Belfast Telegraph

Police Ombudsman to recruit a new chief as McAllister steps down

By Emma Deighan

The Police Ombudsman is seeking a new chief executive as its current leader retires due to ill health.

Adrian McAllister, who has held the £100,000 salaried post since 2013, is said to be focusing his time on his recovery, according to a spokesperson at the Ombudsman's office.

Before joining the organisation, Mr McAllister held a senior post at the Independent Safeguarding Authority (ISA), a non departmental public body set up by the Government in response to the Soham murders.

He also undertook numerous roles in three different policing organisations: Lancashire Constabulary, West Midlands Police and Merseyside Police.

The Police Ombudsman, which was set up in the year 2000, is now seeking a replacement for Mr McAllister. It is looking for an individual who has demonstrated "strong leadership, governance and management credentials".

He or she will oversee its "complex and serious" investigations including current and historical files.

A spokesperson for the Ombudsman said: "Adrian will be an incredibly difficult act to follow, but we hope to find a new chief executive who will help lead the office with the type of vision, drive and determination which characterised his time here. We wish him well in his recovery."

The Police Ombudsman for Northern Ireland investigates complaints against the police made by members of the public and also matters of public interest involving the PSNI.

With 140 staff and a budget of £9m, the organisation handles around 3,000 complaints annually.

The incoming chief must have "acute political sensitivity, excellent judgment and the highest levels of integrity" reads the advertisement for the post.

"This appointment offers a real opportunity to deliver tangible improvements in police oversight and foster greater confidence in policing in Northern Ireland," it continues.

At a recent Good Friday Agreement event, Mark McConnell from the Police Ombudsman's Office praised its work over the years. He said: "In the Police Ombudsman in Northern Ireland, we have a truly independent complaints and investigations system, which is not the case in many parts of the world. The office is held up as an example of best practice across the globe, so it is important to share that with the next generation of police officers, both here and in other parts of the UK."

The high profile vacancy at the Ombudsman's office comes just as the Agri-Food and Biosciences Institute announced the appointment of Dr Stanley McDowell as its new chief executive.

Dr McDowell said he looked forward to the challenge of "leading the institute as it moves forward in its role of supporting DAERA and the agri-food industry through our various programmes of scientific work."

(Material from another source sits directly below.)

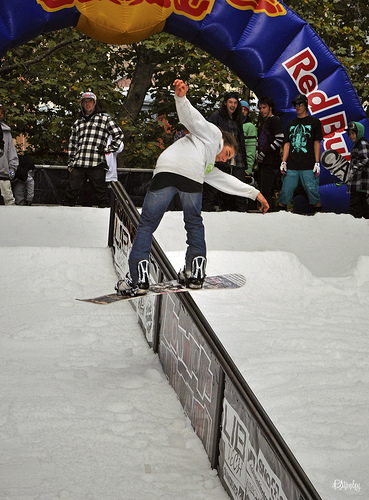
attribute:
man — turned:
[115, 78, 270, 288]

He continued: "AFBI plays a key role in improving agricultural production, protecting the agricultural and marine environments, and ensuring high standards of animal health, plant health and food safety and I look forward to working with staff and stakeholders as we look to invest in and develop our infrastructure and multidisciplinary scientific capability to meet the many global and local challenges that the agri-food sector faces."